# WHAT THE EXERCISE ASKS
Look through the listing below, and wherever a line has the string "médecin", pull it out.
━━━━━ DATASET CONTENT
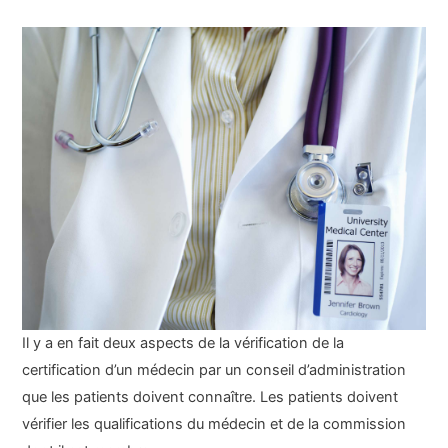
Il y a en fait deux aspects de la vérification de la
certification d’un médecin par un conseil d’administration
que les patients doivent connaître. Les patients doivent
vérifier les qualifications du médecin et de la commission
━━━━━━━━━━
# TASK SOLUTION
certification d’un médecin par un conseil d’administration
vérifier les qualifications du médecin et de la commission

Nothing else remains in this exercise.